(Saved data entries)
┌──
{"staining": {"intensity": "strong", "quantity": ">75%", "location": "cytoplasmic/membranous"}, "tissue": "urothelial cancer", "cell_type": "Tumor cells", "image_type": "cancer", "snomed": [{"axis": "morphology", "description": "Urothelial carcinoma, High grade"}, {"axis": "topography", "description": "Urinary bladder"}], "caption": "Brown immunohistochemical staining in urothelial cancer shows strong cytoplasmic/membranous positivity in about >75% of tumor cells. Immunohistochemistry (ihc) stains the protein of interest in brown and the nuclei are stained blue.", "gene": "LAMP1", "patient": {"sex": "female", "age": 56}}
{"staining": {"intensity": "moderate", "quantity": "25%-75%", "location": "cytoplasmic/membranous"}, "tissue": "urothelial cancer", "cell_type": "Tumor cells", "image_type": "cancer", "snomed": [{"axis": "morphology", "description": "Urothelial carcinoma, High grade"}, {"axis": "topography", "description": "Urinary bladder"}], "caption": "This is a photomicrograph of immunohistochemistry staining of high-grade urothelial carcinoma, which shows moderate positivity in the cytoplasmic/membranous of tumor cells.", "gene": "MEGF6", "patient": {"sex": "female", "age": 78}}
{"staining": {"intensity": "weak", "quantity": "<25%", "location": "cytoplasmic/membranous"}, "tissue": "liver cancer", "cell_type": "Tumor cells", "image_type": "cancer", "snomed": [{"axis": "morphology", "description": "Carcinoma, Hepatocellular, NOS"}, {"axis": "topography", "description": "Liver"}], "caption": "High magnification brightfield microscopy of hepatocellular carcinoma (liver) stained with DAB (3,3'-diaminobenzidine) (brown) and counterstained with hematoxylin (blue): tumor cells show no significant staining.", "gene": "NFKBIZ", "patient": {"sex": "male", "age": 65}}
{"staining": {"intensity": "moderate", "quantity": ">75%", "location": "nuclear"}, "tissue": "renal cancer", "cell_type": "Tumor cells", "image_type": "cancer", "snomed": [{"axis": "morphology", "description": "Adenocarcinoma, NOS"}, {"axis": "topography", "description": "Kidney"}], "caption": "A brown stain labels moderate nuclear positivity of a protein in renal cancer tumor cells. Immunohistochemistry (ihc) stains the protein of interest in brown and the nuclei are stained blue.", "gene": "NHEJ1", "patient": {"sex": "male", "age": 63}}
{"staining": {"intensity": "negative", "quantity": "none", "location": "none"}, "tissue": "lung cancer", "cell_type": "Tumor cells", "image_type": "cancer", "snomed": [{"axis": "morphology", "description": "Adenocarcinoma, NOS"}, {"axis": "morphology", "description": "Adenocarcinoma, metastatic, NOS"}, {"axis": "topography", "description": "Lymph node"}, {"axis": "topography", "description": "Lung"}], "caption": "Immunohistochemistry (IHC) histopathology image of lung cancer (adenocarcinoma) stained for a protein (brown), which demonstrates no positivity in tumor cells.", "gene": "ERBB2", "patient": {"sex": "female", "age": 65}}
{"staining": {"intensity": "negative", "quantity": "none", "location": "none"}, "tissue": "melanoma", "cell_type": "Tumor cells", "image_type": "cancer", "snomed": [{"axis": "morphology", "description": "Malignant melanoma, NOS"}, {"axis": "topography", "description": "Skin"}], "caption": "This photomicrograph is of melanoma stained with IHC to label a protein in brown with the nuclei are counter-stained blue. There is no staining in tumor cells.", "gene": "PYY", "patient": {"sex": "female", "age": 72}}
└──
▶ Work instructions
Could you output, exactly and with nothing else, the lines from the start of the records through the line containing "magnification brightfield microscopy"?

▶ Expected answer
{"staining": {"intensity": "strong", "quantity": ">75%", "location": "cytoplasmic/membranous"}, "tissue": "urothelial cancer", "cell_type": "Tumor cells", "image_type": "cancer", "snomed": [{"axis": "morphology", "description": "Urothelial carcinoma, High grade"}, {"axis": "topography", "description": "Urinary bladder"}], "caption": "Brown immunohistochemical staining in urothelial cancer shows strong cytoplasmic/membranous positivity in about >75% of tumor cells. Immunohistochemistry (ihc) stains the protein of interest in brown and the nuclei are stained blue.", "gene": "LAMP1", "patient": {"sex": "female", "age": 56}}
{"staining": {"intensity": "moderate", "quantity": "25%-75%", "location": "cytoplasmic/membranous"}, "tissue": "urothelial cancer", "cell_type": "Tumor cells", "image_type": "cancer", "snomed": [{"axis": "morphology", "description": "Urothelial carcinoma, High grade"}, {"axis": "topography", "description": "Urinary bladder"}], "caption": "This is a photomicrograph of immunohistochemistry staining of high-grade urothelial carcinoma, which shows moderate positivity in the cytoplasmic/membranous of tumor cells.", "gene": "MEGF6", "patient": {"sex": "female", "age": 78}}
{"staining": {"intensity": "weak", "quantity": "<25%", "location": "cytoplasmic/membranous"}, "tissue": "liver cancer", "cell_type": "Tumor cells", "image_type": "cancer", "snomed": [{"axis": "morphology", "description": "Carcinoma, Hepatocellular, NOS"}, {"axis": "topography", "description": "Liver"}], "caption": "High magnification brightfield microscopy of hepatocellular carcinoma (liver) stained with DAB (3,3'-diaminobenzidine) (brown) and counterstained with hematoxylin (blue): tumor cells show no significant staining.", "gene": "NFKBIZ", "patient": {"sex": "male", "age": 65}}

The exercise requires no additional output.